Sodium-ion vs 4680: le match des compromis

Note préalable: 4680 désigne un format; ses performances varient selon la chimie (LFP, NMC…). Ci-dessous, on compare les « 4680 haut nickel actuelles » typiques du Cybertruck à la génération sodium-ion annoncée par CATL pour 2026.

  • Énergie massique
    • Sodium-ion CATL: ~170-175 Wh/kg (cellule)
    • 4680 haut nickel: ~250-280 Wh/kg (cellule) selon chimie et génération
  • Coût et matières
    • Sodium-ion: avantage structurel (Na abondant, cathodes sans métaux critiques)
    • 4680 haut nickel: soumis au nickel/cobalt/lithium, coûts volatils
  • Froid et sécurité
    • Sodium-ion: très bon comportement à basse température, stabilité thermique rassurante
    • 4680 haut nickel: bonnes protections mais chimie plus exigeante en gestion thermique
  • Intégration industrielle
    • Sodium-ion: « drop-in » possible dans des plateformes LFP, idéal pour marchés sensibles au prix
    • 4680: intérêt maximal si pack structurel et dry electrode fonctionnent à pleine échelle
  • Usages cibles
    • Sodium-ion: citadines, utilitaires, flottes, stockage, hybrides
    • 4680: véhicules nécessitant puissance et autonomie supérieures, si coût/volume suivent

📊 En un coup d’œil

  • Gagnant coût/robustesse: sodium-ion
  • Gagnant autonomie/compacité: 4680 haut nickel
  • Gagnant « time-to-market » 2026 sur l’entrée de gamme: sodium-ion
  • Gagnant potentiel long terme si l’échelle est atteinte: 4680, mais la fenêtre se referme

Coûts, dépendances, climat: un tournant systémique

  • Coûts: si le sodium-ion tient ses promesses industrielles, il pourrait tirer vers le bas le ticket d’entrée des VE, notamment en Chine dès 2026, puis sur marchés émergents et, par capillarité, en Europe sur des segments A/B et utilitaires.
  • Dépendances matières: moins de lithium/nickel/cobalt, donc une moindre exposition aux cycles de prix et à la géopolitique des métaux critiques.

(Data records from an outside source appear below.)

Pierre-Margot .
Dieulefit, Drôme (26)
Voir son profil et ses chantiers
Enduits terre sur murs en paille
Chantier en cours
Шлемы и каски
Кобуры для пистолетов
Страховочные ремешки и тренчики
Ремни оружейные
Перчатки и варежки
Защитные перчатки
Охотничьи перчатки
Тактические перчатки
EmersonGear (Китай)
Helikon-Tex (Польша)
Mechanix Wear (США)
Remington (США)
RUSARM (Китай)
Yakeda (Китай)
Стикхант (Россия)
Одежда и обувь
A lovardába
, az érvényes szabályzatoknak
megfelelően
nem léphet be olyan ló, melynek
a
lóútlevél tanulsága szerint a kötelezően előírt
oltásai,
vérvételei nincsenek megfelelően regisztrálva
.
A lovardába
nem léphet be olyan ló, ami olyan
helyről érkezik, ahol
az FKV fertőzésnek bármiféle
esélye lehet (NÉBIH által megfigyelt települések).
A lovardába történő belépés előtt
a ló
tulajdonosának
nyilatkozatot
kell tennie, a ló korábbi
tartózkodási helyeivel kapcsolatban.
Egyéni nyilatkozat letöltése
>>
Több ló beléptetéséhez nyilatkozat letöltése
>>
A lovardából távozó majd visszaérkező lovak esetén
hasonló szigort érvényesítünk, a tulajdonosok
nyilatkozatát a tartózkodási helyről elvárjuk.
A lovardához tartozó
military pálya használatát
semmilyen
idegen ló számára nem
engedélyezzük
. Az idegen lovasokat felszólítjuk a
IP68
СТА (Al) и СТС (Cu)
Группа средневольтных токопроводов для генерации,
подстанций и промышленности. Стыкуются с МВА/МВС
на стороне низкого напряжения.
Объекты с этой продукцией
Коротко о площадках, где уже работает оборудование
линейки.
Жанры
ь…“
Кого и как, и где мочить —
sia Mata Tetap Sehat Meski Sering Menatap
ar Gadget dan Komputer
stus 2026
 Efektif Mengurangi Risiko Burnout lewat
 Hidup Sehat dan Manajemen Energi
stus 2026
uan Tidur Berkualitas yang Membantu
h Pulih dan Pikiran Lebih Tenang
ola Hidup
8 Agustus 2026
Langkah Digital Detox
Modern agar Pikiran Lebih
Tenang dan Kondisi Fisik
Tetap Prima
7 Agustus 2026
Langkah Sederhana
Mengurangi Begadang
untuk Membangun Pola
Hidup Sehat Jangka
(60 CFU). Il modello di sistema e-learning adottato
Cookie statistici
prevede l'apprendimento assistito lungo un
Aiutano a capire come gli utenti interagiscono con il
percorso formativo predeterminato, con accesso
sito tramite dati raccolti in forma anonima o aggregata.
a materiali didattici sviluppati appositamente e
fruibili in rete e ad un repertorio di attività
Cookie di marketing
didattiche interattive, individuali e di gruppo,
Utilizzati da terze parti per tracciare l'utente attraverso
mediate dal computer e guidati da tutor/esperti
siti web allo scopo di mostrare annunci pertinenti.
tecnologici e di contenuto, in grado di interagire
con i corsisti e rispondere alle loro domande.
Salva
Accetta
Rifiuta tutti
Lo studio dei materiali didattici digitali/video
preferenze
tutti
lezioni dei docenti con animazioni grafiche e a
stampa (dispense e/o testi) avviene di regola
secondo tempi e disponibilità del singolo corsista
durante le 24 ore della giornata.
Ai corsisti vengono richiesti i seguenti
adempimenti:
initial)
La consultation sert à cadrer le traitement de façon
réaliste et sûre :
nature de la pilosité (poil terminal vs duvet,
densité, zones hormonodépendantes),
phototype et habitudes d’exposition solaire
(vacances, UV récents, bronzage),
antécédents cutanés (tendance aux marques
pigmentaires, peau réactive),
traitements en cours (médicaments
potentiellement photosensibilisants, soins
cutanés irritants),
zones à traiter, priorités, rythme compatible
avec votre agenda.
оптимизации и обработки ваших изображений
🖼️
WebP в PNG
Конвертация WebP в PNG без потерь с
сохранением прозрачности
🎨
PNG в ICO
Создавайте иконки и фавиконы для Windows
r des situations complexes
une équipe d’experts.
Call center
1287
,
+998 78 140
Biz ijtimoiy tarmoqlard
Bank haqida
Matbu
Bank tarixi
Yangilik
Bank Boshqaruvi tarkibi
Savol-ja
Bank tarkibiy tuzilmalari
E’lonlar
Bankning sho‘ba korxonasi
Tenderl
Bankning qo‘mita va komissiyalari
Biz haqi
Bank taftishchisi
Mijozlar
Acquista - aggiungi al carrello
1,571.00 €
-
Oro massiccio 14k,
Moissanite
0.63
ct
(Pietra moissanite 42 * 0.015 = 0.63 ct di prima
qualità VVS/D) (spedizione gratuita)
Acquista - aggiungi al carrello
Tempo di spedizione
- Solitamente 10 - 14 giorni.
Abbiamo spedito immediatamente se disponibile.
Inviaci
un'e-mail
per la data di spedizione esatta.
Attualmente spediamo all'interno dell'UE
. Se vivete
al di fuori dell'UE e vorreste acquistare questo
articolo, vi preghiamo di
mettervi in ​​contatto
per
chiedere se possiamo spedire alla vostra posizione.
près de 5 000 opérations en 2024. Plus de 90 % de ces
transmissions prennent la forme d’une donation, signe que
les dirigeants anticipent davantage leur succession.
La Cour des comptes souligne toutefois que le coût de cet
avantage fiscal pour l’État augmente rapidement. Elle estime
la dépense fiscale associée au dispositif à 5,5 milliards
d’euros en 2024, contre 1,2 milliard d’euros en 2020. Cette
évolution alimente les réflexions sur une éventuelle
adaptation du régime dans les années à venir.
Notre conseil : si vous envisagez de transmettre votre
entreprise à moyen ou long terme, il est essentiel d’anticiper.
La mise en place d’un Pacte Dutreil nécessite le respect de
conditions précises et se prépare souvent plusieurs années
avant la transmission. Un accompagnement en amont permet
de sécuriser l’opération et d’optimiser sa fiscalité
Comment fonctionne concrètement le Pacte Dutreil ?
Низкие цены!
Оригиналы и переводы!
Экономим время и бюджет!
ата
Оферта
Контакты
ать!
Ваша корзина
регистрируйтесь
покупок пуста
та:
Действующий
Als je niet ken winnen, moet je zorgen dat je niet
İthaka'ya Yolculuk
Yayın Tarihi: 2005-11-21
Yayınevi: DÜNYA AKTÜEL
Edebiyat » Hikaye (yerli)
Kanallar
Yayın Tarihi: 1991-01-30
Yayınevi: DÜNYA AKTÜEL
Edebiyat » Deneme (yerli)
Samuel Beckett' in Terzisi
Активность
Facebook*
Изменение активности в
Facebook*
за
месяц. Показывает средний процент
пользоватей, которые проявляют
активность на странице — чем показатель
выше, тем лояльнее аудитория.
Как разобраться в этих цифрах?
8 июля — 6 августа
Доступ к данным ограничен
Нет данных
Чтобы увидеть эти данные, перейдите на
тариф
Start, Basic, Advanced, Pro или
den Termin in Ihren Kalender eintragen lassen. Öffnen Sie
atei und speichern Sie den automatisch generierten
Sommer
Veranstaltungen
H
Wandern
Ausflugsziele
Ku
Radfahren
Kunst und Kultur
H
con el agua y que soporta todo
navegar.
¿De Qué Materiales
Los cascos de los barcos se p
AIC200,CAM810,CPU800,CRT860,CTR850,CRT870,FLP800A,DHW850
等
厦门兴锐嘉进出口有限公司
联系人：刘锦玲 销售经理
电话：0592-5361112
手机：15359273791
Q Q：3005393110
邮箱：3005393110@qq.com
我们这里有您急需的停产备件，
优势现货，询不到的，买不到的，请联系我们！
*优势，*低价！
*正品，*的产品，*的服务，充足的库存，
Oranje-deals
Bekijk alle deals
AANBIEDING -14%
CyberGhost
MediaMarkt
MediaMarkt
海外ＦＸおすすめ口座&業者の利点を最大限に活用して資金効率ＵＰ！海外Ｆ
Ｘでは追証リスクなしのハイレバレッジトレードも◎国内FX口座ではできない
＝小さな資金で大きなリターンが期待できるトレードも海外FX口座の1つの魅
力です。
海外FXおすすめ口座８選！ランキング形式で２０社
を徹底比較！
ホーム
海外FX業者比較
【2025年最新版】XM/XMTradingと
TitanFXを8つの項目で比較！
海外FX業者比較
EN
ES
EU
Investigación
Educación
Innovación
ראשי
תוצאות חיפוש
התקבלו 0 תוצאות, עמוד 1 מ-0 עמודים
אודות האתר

L’Europe y verrait un intérêt stratégique pour des véhicules abordables et le stockage réseau.
  • Empreinte carbone: fabrication potentiellement moins carbonée (matières moins critiques, process cathodes différents), un atout pour les bilans Scope 3 des constructeurs.
  • Concurrence technologique: LFP continuera de faire le gros des volumes, NMC gardera le haut de gamme, le sodium-ion se glissera entre les deux là où 150-300 km d’autonomie réelle suffisent au quotidien.

Pour l’acheteur et pour les marques: quoi changer dès maintenant ?

  • Si vous visiez une Tesla « à 25 000 $ » grâce aux 4680: n’attendez pas un déclic prix lié à cette technologie à court terme. La marque optimise plutôt ses plateformes existantes et ses versions « allégées ».
  • Si vous cherchez un VE très abordable pour trajets urbains/périurbains: surveillez les annonces 2026-2027, d’abord en Chine puis en Europe. Le sodium-ion pourrait faire basculer le rapport valeur/prix.
  • Pour les constructeurs: la stratégie « double chimie » (LFP + sodium-ion) sur la même plateforme devient crédible pour lisser coûts et approvisionnements, tout en réservant NMC aux besoins premium.

🧭 À retenir

  • Le coup d’arrêt chez un fournisseur clé des 4680 met en lumière les difficultés industrielles de Tesla et fragilise la promesse d’un VE très bon marché grâce à cette seule technologie.
  • CATL, de son côté, balise l’industrialisation du sodium-ion pour 2026: densité moindre, mais coût, sécurité et froid en progrès, avec un fort potentiel sur l’entrée de gamme et le stockage.
  • Le futur proche ressemble moins à un « vainqueur unique » qu’à un mix optimisé: sodium-ion pour l’accessible, LFP pour le mainstream, NMC (ou équivalents hautes densités) pour le haut de gamme—et des 46XX là où l’échelle industrielle suit.

En filigrane, une réalité s’impose: en 2026, ce n’est peut-être pas « la » batterie qui changera tout, mais la façon dont les constructeurs composeront intelligemment leur palette chimies/architectures pour tenir la promesse d’un VE à la fois abordable, robuste et sobre en ressources.